Question-And-Answer Session


(Operator Instructions) Your first question comes from the line of Jeff Beach.

Jeff Beach - Stifel Nicolaus and Company, Inc.

Yes. Good morning, Greg, and another great quarter.

Greg Kenny

Thanks, Jeff.

Jeff Beach - Stifel Nicolaus and Company, Inc.

I'd like you to -- I think there's a lot of interest among investors about the electric utility cables. You had another great quarter here with very strong growth. Can you talk a little bit, break down the geographies and talk a little bit more about the trends in Europe looking out into 2008 in general, the emerging countries whether you are seeing this very strong growth that’s, that Phelps Dodge is experiencing, is that going to continue?

And then in particular in North America where you are citing the weak demand for your low-voltage cables and I'd like to hear a little bit about what you think the overall trend in spending is, in particular what I'm hearing from contractors is that where there is weak demand for, at the very local level for residential housing, that many utilities are continuing to spend and just moving their spending plans up into medium-voltage and higher-voltage distribution. And I -- you've got inventory situation all that, but I'd just like to hear what you think the overall trend is in spite of this weakness? Thanks.

--- Information provided ---
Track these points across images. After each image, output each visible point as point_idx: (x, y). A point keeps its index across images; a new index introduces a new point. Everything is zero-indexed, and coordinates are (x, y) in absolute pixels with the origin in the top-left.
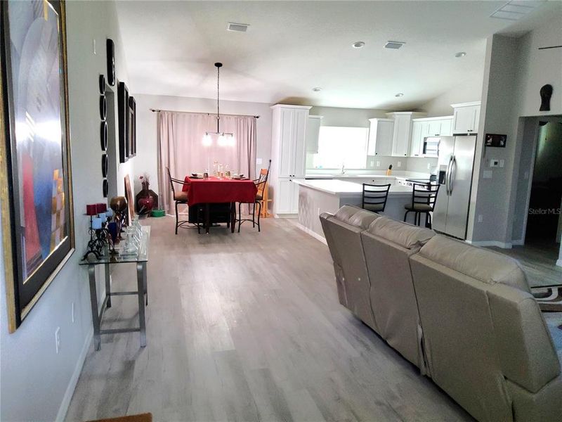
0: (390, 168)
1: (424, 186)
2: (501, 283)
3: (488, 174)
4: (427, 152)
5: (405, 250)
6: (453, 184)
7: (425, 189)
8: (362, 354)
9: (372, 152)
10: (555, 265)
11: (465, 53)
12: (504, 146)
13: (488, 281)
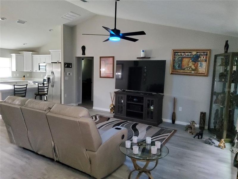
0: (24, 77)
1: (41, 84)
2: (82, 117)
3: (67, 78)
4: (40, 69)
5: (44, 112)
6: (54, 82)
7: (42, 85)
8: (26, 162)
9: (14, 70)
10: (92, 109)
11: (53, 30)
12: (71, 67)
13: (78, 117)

--- Your tasks ---
**A)** Using the earnings call transcript above, decide whether each statement agrees with it. Answer yes or no for each, and quote the words that settle it. (i) Jeff Beach is with Stifel Nicolaus and Company, Inc. (ii) Jeff Beach says the weak demand in North America is for high-voltage cables. (iii) Jeff Beach asks about trends in Europe looking out into 2009.
**B)** Translate this sentence from the earnings call transcript into Spanish: "You had another great quarter here with very strong growth."
**C)** Carry on the earnings call transcript above, starting after its last sentence.

--- Written responses ---
**A)**
(i) Yes: "Jeff Beach - Stifel Nicolaus and Company, Inc."
(ii) No: "where you are citing the weak demand for your low-voltage cables"
(iii) No: "talk a little bit more about the trends in Europe looking out into 2008 in general"

**B)** Tuvieron otro gran trimestre aquí, con un crecimiento muy fuerte.

**C)**
Greg Kenny

Well, it's strong, Jeff. You know, we -- and I think we have a tendency to look at the, if you look at, say the North American electric utility business, which is approximately a $900 million business, maybe 30% would be transmission-related cables, 45% might be medium-voltage and 25%, I may not have done the math right, is low-voltage which connects up the neighborhoods, etcetera.

And what we've experienced is a substantial decline in the low-voltage business because they are hooking up less neighborhoods because there's less neighborhoods being undertaken. You know, the US has had, we have seen some rotation with budget dollars to other places, but I would say that we've not yet seen a full offset with dollars being spent on the heavier-gauge cables.

But again, a lot of analysts write about transmission, which is the long-haul links which, while that the that business is project-driven, it is a business that we think and certainly you would surmise from FERC, is one that has a long-term investment cycle.

And then you move into the cities and the heavier-gauge medium-voltage cables as the cities reinforce and again, that generally is strong. And we've said that the low-voltage area, which is about 25% of our business maybe 30%, is weaker.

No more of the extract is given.